Patuch (mescla): é a aparência misturada de branco e vermelhidão, e também ela é das aparências das pragas. E ainda que isto não esteja explicitado quanto à se’et — pois a mishná disse apenas “se’et branca” — está explicitado quanto à baheret, pois disse: “se a baheret for branca avermelhada”. E na Sifrá: de onde se aprende a aplicar o que foi dito da baheret à se’et, e o que foi dito da se’et à baheret? Ensina o versículo: “praga de tzaraat é” — pois isto veio dito tanto da baheret quanto da se’et. E entenda disto que todas estas aparências, quando se mistura em cada uma delas um pouco de vermelhidão, até que haja nela branco misturado com vermelhidão, também isto é praga de tzaraat.
E disse que devemos considerar cada uma destas aparências como se já estivesse misturada em vinho, e sobre ela permanecesse a aparência da tzaraat; e mencionou disto as duas aparências, isto é, neve e cal, servindo de comparação para as demais aparências.
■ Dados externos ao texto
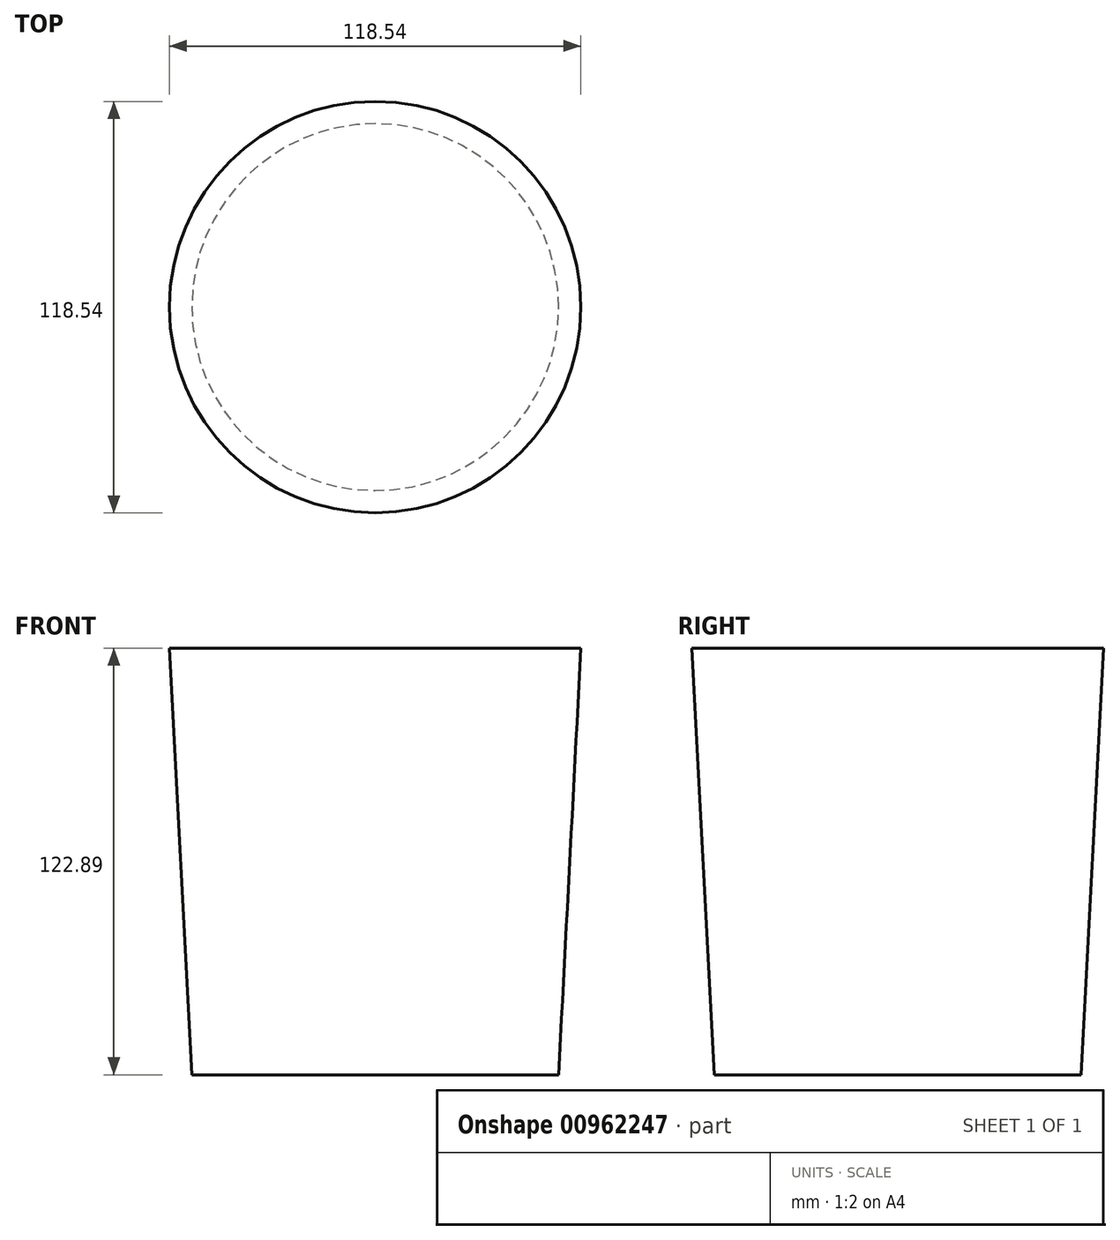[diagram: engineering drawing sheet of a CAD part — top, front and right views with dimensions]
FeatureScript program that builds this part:
annotation { "Feature Type Name" : "Feature", "Feature Type Description" : "" }
export const myFeature = defineFeature(function(context is Context, id is Id, definition is map)
    precondition{}
    {
        {
            var Q0;
            Q0=qCreatedBy(makeId("Top.planeOp"),FACE);
            var sketch = newSketch(context, id + "F0", { "sketchPlane" : qUnion([Q0])});
            skCircle(sketch, "E0", {"center": v(0, 0) * mm, "radius": 52.83 * mm});
            skSolve(sketch);
        }
        {
            var Q0;
            Q0=makeQuery(id+"F0.imprint","IMPRINT",FACE,{"disambiguationData":[TD([[makeQuery(id+"F0.imprint","IMPRINT",EDGE,{"derivedFrom":sQuery(id+"F0.wireOp",EDGE,"E0")}),1.0]])]});
            extrude(context, id + "F1", {"entities" : qUnion([Q0]), "depth" : 122.89 * mm, "offsetDistance" : 25.4 * mm, "hasDraft" : true, "draftAngle" : 3 * degree});
        }
    });
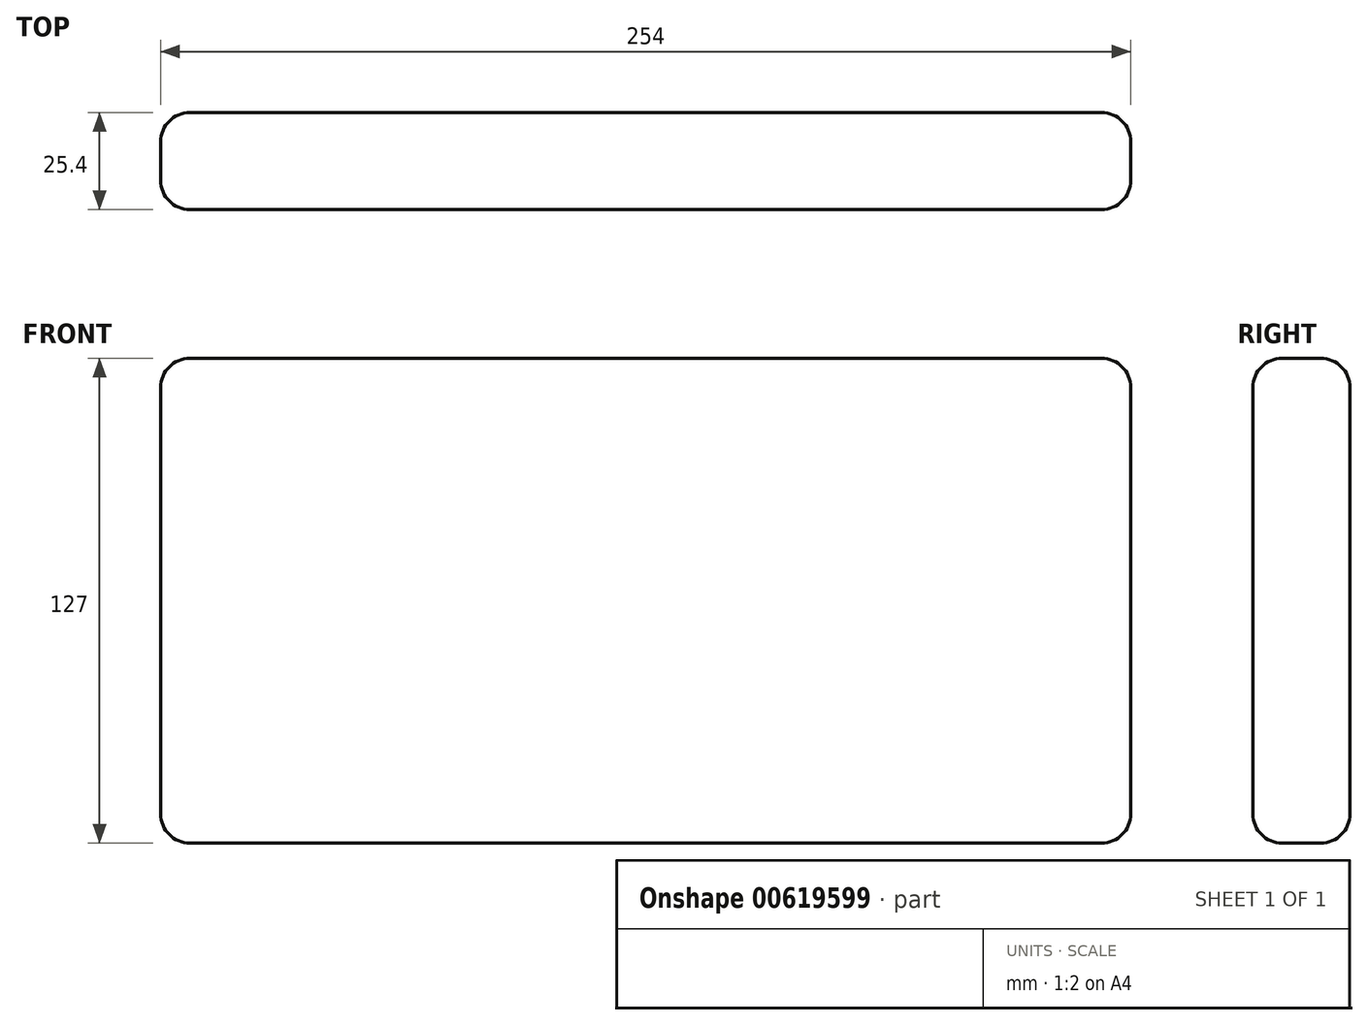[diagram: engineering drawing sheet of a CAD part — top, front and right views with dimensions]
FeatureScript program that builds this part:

E assim também deram, a título de exemplo, no Talmud: quatro copos cheios de leite nesta medida, e no primeiro deixaram cair duas gotas de sangue, no segundo quatro gotas, no terceiro oito gotas, e no quarto dezesseis gotas de sangue; e segundo esta proporção de mistura se comparam as quatro aparências compostas de branco e vermelhidão — pois quanto mais fraco for o branco, menos vermelhidão, quando nele misturada, já aparecerá como vermelhidão intensa; por isso pouca vermelhidão junto à aparência da membrana do ovo equivale a dezesseis gotas de sangue nesta medida de leite, tornando-se evidente. Entenda isto.
E a explicação de dehá (fraca): um pouco diminuída em claridade. E a halachá é como Rabi Akiva.
Sobre “a mescla que há na neve”: o misturado de branco e vermelho na baheret intensa como a neve parece como vinho misturado em neve, cuja brancura é predominante e a vermelhidão é pouca.
Sobre “e a mescla que há na cal do Templo”: o misturado na praga que é como a cal do Templo parece como sangue misturado em leite, cuja vermelhidão é predominante. E ainda que a mishná só tenha ensinado a mescla quanto à baheret e sua secundária, a mesma lei vale também para a se’et e sua secundária, como se ensina em Torat Kohanim: “se’et branca” ensina que contamina lisa (chalaká); “baheret branca avermelhada” ensina que contamina mesclada (patuch). De onde se aplica o que foi dito de uma à outra? Ensina o versículo: “praga de tzaraat”.
Sobre “nesta e nesta”: na neve e na cal.
Sobre “dehá”: diminuída na brancura, não tão radiante em sua alvura quanto ela. E a halachá é como Rabi Akiva.